AdvReverb: Rethinking the Stealthiness of Audio Adversarial Examples to Human Perception
Meng Chen,Li Lu,Jiadi Yu,Zhongjie Ba,Feng Lin,Kui Ren
DOI: https://doi.org/10.1109/tifs.2023.3345639
IF: 7.231
2023-01-01
IEEE Transactions on Information Forensics and Security
Abstract:As one of the most representative applications built on deep learning, audio systems, including keyword spotting, automatic speech recognition, and speaker identification, have recently been demonstrated to be vulnerable to adversarial examples, which have already raised general concerns in both academia and industry. Existing attacks follow the same adversarial example generation paradigm from computer vision, i.e., overlaying the optimized additive perturbations on original voices.
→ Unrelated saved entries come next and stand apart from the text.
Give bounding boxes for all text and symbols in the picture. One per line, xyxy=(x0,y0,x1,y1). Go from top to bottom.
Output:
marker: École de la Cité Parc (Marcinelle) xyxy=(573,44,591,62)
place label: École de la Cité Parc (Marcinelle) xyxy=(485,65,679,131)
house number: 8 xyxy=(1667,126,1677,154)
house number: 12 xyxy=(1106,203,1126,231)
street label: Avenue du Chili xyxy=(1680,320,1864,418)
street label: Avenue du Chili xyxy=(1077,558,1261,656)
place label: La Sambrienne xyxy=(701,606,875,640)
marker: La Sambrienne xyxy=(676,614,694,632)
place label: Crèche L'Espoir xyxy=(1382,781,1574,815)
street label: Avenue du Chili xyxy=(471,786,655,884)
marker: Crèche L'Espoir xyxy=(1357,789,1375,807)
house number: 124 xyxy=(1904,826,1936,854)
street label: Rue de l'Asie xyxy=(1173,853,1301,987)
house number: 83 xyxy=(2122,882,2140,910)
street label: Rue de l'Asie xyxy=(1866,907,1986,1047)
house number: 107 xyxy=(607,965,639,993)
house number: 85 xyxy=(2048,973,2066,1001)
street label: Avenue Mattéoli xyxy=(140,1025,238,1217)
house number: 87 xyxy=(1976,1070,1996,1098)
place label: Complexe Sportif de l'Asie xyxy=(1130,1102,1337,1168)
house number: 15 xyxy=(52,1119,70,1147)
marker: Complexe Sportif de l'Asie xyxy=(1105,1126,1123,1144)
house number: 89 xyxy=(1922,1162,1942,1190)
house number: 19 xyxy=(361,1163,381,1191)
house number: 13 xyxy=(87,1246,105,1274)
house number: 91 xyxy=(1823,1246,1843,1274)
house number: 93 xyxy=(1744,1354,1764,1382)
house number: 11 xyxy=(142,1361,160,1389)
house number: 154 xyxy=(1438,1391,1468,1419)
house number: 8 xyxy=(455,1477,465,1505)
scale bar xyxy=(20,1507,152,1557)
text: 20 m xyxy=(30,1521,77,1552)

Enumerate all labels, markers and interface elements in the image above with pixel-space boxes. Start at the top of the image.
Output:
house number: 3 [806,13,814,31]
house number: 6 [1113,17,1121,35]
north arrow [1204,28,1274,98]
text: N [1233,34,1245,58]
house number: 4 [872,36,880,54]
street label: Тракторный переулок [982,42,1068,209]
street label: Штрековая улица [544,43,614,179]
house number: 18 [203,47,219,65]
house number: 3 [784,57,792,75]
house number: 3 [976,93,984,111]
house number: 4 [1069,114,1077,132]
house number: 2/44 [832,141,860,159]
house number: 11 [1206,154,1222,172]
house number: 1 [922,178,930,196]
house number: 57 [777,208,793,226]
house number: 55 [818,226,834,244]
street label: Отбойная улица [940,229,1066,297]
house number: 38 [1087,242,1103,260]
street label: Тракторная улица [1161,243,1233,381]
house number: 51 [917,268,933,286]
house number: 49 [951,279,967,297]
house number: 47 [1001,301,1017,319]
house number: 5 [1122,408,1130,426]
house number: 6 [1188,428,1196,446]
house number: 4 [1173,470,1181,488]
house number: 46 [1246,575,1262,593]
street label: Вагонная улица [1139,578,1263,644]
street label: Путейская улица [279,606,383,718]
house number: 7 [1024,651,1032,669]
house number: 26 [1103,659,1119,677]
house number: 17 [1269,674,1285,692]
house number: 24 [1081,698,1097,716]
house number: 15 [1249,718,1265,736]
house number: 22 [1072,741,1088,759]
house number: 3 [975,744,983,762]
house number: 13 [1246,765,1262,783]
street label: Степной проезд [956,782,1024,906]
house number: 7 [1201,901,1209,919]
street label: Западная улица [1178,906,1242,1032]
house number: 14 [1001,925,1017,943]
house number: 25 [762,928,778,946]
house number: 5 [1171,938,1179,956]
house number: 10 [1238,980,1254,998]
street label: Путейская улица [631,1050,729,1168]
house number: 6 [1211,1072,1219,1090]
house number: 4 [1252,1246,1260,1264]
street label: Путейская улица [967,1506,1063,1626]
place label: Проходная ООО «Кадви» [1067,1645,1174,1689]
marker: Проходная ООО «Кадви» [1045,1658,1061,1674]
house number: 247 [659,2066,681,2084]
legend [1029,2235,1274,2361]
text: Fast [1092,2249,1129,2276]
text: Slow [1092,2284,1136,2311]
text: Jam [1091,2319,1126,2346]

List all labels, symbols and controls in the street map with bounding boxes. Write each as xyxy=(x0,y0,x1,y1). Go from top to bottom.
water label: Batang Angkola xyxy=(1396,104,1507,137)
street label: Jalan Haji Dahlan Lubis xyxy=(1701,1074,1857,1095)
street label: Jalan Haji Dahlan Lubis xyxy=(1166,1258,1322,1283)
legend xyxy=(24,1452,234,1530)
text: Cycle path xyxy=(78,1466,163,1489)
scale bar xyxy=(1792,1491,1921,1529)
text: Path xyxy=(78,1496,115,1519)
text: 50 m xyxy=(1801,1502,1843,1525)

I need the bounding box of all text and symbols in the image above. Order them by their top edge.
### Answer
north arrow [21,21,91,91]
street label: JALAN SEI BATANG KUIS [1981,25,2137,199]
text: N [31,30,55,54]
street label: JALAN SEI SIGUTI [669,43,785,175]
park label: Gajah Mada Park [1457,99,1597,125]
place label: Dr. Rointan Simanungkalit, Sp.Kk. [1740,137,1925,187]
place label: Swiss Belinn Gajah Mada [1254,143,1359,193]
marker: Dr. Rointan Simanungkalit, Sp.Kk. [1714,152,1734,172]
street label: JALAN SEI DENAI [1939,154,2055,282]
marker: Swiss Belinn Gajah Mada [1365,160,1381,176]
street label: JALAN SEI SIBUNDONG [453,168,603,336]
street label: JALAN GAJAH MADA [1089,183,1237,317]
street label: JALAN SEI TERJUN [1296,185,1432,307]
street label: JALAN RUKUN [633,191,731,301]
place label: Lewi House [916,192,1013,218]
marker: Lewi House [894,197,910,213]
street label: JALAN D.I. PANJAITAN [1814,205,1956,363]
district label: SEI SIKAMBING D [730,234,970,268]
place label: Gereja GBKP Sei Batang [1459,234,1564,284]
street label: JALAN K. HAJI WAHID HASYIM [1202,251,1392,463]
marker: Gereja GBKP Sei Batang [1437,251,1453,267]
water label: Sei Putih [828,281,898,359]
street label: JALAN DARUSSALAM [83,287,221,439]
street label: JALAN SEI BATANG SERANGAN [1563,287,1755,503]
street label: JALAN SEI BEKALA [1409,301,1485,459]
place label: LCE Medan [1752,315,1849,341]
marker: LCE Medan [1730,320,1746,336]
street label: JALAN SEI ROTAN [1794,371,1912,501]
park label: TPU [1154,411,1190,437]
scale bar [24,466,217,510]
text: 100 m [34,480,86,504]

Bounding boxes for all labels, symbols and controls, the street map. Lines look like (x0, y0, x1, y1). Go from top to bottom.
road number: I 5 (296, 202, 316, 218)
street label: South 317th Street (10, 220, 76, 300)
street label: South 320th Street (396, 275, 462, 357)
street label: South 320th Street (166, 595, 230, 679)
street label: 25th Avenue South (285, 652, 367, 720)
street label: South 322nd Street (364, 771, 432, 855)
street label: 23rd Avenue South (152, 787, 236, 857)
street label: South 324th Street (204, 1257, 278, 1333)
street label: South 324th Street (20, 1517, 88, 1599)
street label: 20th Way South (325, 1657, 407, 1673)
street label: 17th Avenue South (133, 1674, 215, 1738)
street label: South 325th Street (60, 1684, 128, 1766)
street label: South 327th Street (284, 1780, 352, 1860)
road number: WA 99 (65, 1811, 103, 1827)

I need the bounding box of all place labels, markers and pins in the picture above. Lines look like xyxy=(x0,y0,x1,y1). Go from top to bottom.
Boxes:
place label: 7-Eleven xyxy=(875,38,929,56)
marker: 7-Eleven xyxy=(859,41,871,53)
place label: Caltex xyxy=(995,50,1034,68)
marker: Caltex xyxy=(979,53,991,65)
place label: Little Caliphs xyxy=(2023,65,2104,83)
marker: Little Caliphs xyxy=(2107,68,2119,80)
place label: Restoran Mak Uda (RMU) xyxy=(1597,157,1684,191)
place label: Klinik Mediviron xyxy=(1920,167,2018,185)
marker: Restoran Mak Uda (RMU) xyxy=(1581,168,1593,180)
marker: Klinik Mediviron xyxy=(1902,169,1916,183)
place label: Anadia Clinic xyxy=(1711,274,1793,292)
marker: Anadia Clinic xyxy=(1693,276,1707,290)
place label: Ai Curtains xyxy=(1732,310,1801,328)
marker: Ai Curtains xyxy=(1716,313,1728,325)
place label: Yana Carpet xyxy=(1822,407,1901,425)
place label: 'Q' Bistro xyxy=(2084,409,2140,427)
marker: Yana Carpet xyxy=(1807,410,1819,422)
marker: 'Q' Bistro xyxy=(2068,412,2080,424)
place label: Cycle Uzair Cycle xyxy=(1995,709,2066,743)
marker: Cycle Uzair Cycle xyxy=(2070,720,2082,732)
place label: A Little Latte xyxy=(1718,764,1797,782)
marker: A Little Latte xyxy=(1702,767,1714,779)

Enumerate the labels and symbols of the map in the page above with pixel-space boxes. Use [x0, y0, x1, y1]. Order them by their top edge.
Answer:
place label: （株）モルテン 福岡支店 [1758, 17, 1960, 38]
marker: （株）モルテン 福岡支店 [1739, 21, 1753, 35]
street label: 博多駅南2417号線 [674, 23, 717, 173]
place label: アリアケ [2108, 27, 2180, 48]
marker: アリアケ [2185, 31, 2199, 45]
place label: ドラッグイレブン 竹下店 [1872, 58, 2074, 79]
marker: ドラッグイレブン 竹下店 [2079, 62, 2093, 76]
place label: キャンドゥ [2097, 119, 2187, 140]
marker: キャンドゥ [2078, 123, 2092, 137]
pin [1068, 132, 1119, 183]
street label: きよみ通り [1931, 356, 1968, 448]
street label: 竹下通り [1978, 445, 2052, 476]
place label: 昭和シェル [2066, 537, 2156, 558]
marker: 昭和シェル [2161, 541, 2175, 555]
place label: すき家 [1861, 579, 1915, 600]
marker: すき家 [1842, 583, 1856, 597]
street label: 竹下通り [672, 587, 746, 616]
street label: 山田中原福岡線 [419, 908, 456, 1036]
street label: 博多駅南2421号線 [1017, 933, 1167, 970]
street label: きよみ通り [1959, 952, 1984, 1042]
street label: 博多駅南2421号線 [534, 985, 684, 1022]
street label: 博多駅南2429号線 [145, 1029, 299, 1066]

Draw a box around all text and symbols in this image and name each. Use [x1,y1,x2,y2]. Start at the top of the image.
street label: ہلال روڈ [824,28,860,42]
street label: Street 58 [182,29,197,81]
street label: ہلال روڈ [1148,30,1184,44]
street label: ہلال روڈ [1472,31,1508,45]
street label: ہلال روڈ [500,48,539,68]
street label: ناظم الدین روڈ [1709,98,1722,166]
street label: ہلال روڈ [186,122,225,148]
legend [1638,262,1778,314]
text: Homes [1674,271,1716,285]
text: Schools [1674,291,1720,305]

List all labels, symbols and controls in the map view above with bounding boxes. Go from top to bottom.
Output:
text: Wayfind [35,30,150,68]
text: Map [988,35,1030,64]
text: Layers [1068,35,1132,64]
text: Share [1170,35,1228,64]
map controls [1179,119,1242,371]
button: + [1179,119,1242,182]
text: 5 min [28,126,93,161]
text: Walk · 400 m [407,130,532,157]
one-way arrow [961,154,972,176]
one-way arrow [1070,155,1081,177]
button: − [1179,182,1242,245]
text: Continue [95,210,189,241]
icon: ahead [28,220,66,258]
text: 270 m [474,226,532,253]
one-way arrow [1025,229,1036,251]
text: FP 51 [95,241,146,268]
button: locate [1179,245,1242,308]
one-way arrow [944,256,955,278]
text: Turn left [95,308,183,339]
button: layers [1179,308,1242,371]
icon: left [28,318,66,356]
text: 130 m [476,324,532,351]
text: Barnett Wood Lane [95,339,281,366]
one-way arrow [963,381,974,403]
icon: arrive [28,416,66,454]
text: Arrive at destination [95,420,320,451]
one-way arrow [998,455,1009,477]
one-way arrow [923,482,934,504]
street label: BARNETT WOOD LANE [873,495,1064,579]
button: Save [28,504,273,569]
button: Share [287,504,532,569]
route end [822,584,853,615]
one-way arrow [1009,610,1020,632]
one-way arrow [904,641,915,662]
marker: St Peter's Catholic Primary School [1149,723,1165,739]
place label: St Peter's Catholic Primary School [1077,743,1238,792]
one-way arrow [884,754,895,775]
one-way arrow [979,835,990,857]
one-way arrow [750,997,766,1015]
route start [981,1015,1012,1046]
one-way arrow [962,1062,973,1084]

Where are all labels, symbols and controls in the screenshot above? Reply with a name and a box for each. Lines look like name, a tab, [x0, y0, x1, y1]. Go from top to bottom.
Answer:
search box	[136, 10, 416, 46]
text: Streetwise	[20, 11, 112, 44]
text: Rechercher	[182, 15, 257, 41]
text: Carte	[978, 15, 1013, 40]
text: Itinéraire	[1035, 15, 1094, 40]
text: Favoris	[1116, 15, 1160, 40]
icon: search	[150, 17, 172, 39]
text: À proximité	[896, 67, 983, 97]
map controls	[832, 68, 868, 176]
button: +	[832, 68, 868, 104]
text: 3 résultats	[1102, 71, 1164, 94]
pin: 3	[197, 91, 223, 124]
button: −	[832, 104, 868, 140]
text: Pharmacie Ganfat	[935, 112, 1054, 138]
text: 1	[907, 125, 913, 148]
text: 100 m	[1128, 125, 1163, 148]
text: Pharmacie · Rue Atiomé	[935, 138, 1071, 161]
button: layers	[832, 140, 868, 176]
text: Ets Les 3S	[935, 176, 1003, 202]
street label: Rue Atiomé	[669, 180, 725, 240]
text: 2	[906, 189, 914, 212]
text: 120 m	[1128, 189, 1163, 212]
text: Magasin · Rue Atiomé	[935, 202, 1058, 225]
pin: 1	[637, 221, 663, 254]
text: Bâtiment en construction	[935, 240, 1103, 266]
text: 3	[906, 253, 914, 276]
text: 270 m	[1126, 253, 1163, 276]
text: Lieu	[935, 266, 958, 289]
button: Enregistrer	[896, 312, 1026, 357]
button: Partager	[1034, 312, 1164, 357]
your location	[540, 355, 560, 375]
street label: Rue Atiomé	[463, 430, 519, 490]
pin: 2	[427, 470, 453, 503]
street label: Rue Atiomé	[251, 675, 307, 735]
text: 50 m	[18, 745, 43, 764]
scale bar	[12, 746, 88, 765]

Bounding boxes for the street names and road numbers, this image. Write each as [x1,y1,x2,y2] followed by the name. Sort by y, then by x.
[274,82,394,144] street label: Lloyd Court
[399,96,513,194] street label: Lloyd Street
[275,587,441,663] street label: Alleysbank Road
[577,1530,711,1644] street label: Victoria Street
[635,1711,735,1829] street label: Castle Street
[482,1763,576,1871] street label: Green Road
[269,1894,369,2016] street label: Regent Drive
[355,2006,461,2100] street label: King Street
However, due to the additive perturbations’ nature on human audibility, balancing the stealthiness and attack capability remains a challenging problem. In this paper, we rethink the stealthiness of audio adversarial examples and turn to introduce another kind of audio distortion, i.e., reverberation, as a new perturbation format for stealthy adversarial example generation. Such convolutional adversarial perturbations are crafted as real-world impulse responses and behave as a natural reverberation for deceiving humans. Based on this idea, we propose AdvReverb to construct, optimize, and deliver phoneme-level convolutional adversarial perturbations on both speech and music carriers with a well-designed objective. Experimental results demonstrate that AdvReverb could realize high attack success rates over 95% on three audio-domain tasks while achieving superior perceptual quality and keeping stealthy from human perception in over-the-air and over-the-line delivery scenarios.